As políticas públicas para a igualdade de gênero, que segundo Natália também deixaram a desejar durante a administração de Jair Bolsonaro, são outro fator para a rejeição maior entre as mulheres, um ponto que está em sintonia com a análise da professora Nina Ranieri. “Uma reportagem da Folha, por exemplo, mostrou que, em 2021, o governo Bolsonaro utilizou apenas uma pequena parcela dos recursos aprovados para as políticas para mulheres”, indica Natália. “Elas também não tiveram espaço na administração. Em março de 2022, dos 22 ministérios, apenas dois eram ocupados por mulheres.”

Sendo maioria no eleitorado, o voto feminino pode ser determinante para o resultado das eleições de 2022 e por isso desperta o interesse dos candidatos. Inclusive entre os que buscam se posicionar como uma terceira via, uma opção a Lula e Bolsonaro. É o caso da senadora Simone Tebet, que em declarações recentes vem tentando construir a ideia de que “mulher vota em mulher”.

Para o professor José Álvaro Moisés, a estratégia da senadora não é irrelevante e pode ter algum impacto, já que se aproveita da tendência recente da afirmação das mulheres na política, movimento que fez a representação feminina crescer de 10% para 15% em 2018. Um número ainda muito pequeno mas que, por isso mesmo, ganha força em falas como a de Tebet.

“Há um desequilíbrio entre a a representação e o tamanho da população feminina em instituições como o Parlamento e, em torno dessa questão, estamos tendo um grande debate para incorporar as mulheres e para se ter mais sensibilidade na escolha de candidatos”, constata o professor. “A senadora, claro, vai explorar essa perspectiva.”

Natália, por sua vez, lembra que a literatura internacional, apesar de destacar que as eleitoras sentem mais empatia por candidatas mulheres, mostra a existência de outros fatores importantes na hora de decidir o voto. Partido político, políticas públicas defendidas pelo candidato e o estado da economia são alguns deles.

A exclusão feminina na política brasileira é assunto histórico, conforme lembra Moisés. A primeira Constituição do Império, de 1824, não dava às mulheres direito ao voto e tampouco a se candidatar. As mudanças começariam mais de um século depois, em 1932, mas, ainda assim, a falta de espaço nos partidos políticos faria escassa a sua presença nos cargos eletivos. O cenário se alteraria pouco a pouco entre 1945 e 1964, sendo interrompido por conta do golpe militar e retomado somente a partir de 1988.
☆ ☆ ☆ ☆ ☆
**TAREFA A:**
Atualize o trecho sobre o voto feminino começando em "Natália, por sua" e terminando em "são alguns deles.", trocando "literatura internacional" por "pesquisa internacional".
**TAREFA B:**
Segundo o trecho sobre o voto feminino, em que ano começaram as mudanças na exclusão das mulheres da política brasileira?

[Entradas armazenadas]
☆ ☆ ☆ ☆ ☆
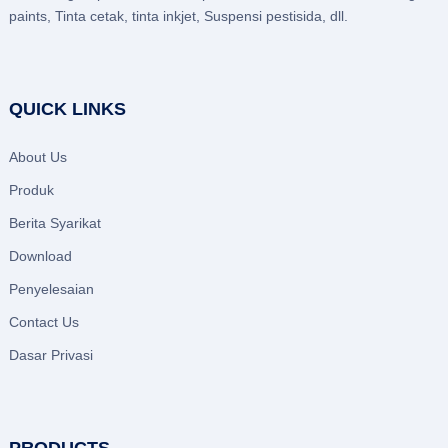
paints, Tinta cetak, tinta inkjet, Suspensi pestisida, dll.
QUICK LINKS
About Us
Produk
Berita Syarikat
Download
Penyelesaian
Contact Us
Dasar Privasi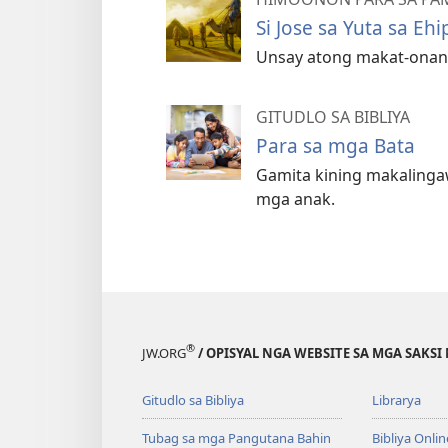
Si Jose sa Yuta sa Ehi
Unsay atong makat-onan sa
GITUDLO SA BIBLIYA
Para sa mga Bata
Gamita kining makalinga
mga anak.
®
JW.ORG
/ OPISYAL NGA WEBSITE SA MGA SAKSI 
Gitudlo sa Bibliya
Librarya
Tubag sa mga Pangutana Bahin
Bibliya Onlin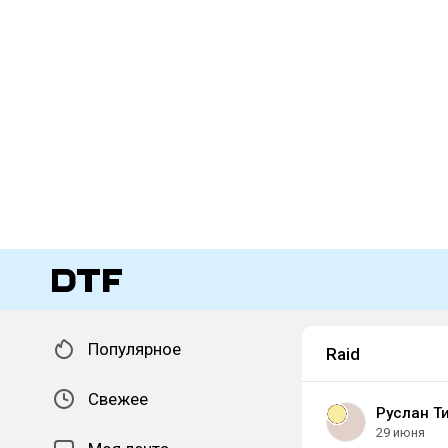
Популярное
Raid
Свежее
Руслан Т
29 июня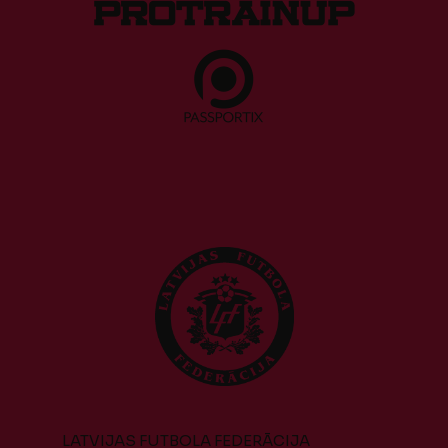
LATVIJAS FUTBOLA FEDERĀCIJA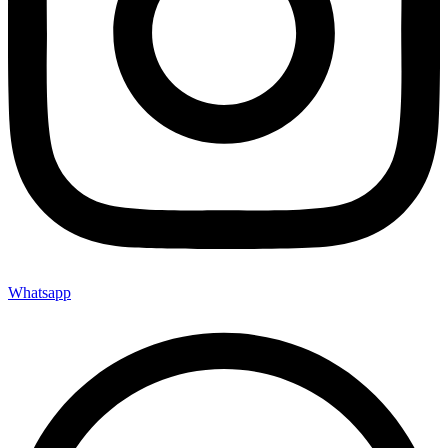
Whatsapp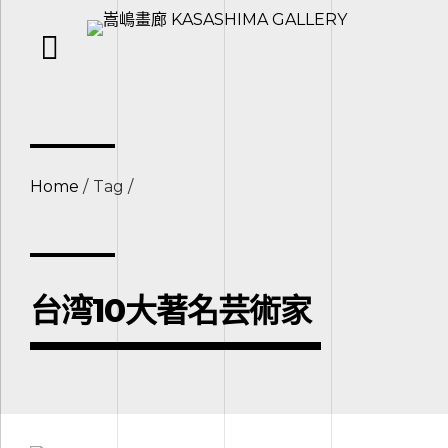
Home
Tag
台湾10大著名芸術家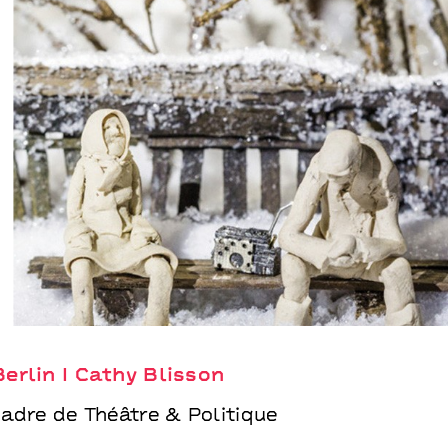
Zvizdal
Groupe Berlin I Cathy Blisson
erlin I Cathy Blisson
cadre de Théâtre & Politique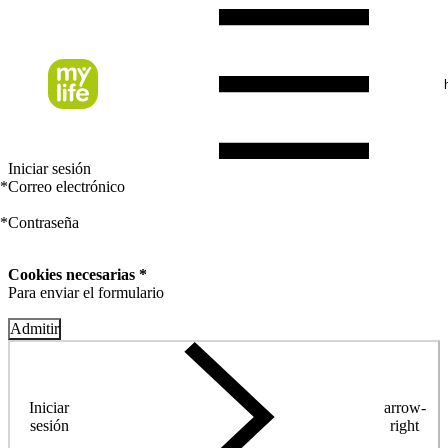
Iniciar sesión
*
Correo electrónico
*
Contraseña
Cookies necesarias *
Para enviar el formulario
Admitir
Iniciar
arrow-
sesión
right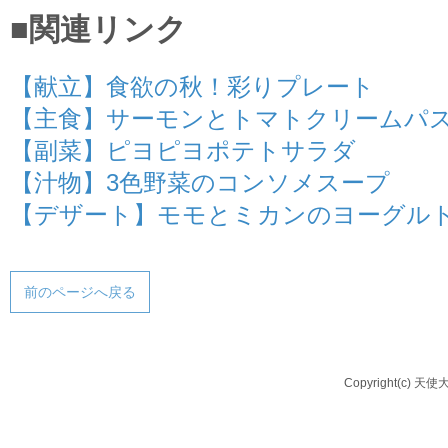
■関連リンク
【献立】食欲の秋！彩りプレート
【主食】サーモンとトマトクリームパ
【副菜】ピヨピヨポテトサラダ
【汁物】3色野菜のコンソメスープ
【デザート】モモとミカンのヨーグル
前のページへ戻る
Copyright(c) 天使大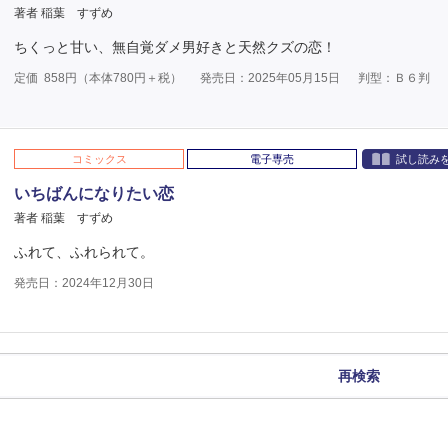
著者 稲葉 すずめ
ちくっと甘い、無自覚ダメ男好きと天然クズの恋！
定価
858
円（本体
780
円＋税）
発売日：2025年05月15日
判型：Ｂ６判
コミックス
電子専売
試し読み
いちばんになりたい恋
著者 稲葉 すずめ
ふれて、ふれられて。
発売日：2024年12月30日
再検索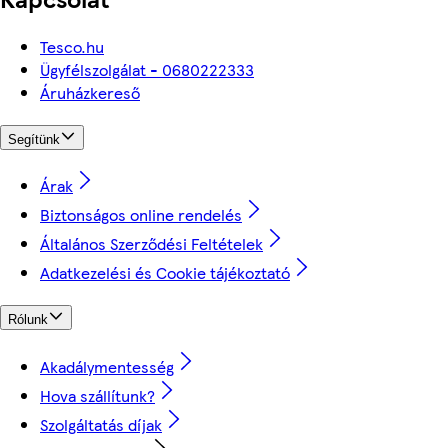
Tesco.hu
Ügyfélszolgálat - 0680222333
Áruházkereső
Segítünk
Árak
Biztonságos online rendelés
Általános Szerződési Feltételek
Adatkezelési és Cookie tájékoztató
Rólunk
Akadálymentesség
Hova szállítunk?
Szolgáltatás díjak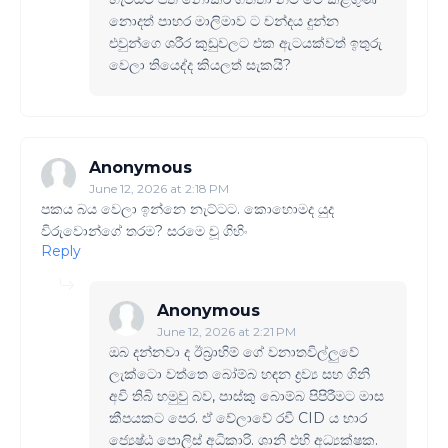
නොදත් පාහර මාලිමාව ට චන්දය දුන්න
එවුන්ගෙ ශරීර කුඩුවලට එක ඇටයක්වත් ඉතුරු
වෙලා තියෙද්ද කියලත් සැකයි?
Anonymous
June 12, 2026 at 2:18 PM
පකය බය වෙලා ඉන්නෙ නැට්ටට. කොහොමද යුද
විරුවොන්ගේ තරම? සරමෙ චූ ගිහිං
Reply
Anonymous
June 12, 2026 at 2:21 PM
ඔබ දන්නවා ද ඊබ්‍රාහිම් ගේ වනාතවිල්ලුවේ
ලැක්ටො වත්තෙ බෝම්බ හඳන ද්‍රව්‍ය සහ ගිනි
අවි තිබි හමුවු බව, පාස්කු බොම්බ පිපිරීමට මාස
කීපයකට පෙර. ඒ වේලාවේ රවී CID ය භාර
ජ්‍යෙෂ්ඨ පොලිස් අධිකාරි. ශානි එහි අධ්‍යක්ෂක.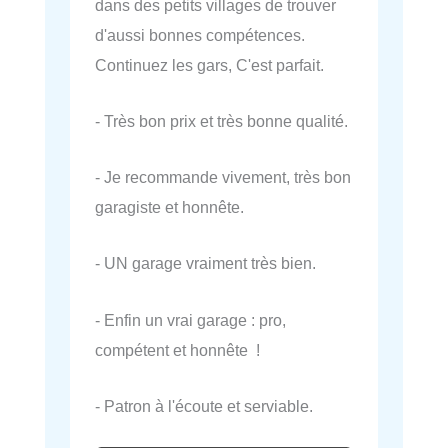
dans des petits villages de trouver
d'aussi bonnes compétences.
Continuez les gars, C'est parfait.
- Très bon prix et très bonne qualité.
- Je recommande vivement, très bon
garagiste et honnête.
- UN garage vraiment très bien.
- Enfin un vrai garage : pro,
compétent et honnête !
- Patron à l'écoute et serviable.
☆ ☆ ☆ ☆ ☆
**RESOLUÇÃO A:**
Natália, por sua vez, lembra que a pesquisa internacional, apesar de destacar que as eleitoras sentem mais empatia por candidatas mulheres, mostra a existência de outros fatores importantes na hora de decidir o voto. Partido político, políticas públicas defendidas pelo candidato e o estado da economia são alguns deles.

**RESOLUÇÃO B:**
Em 1932.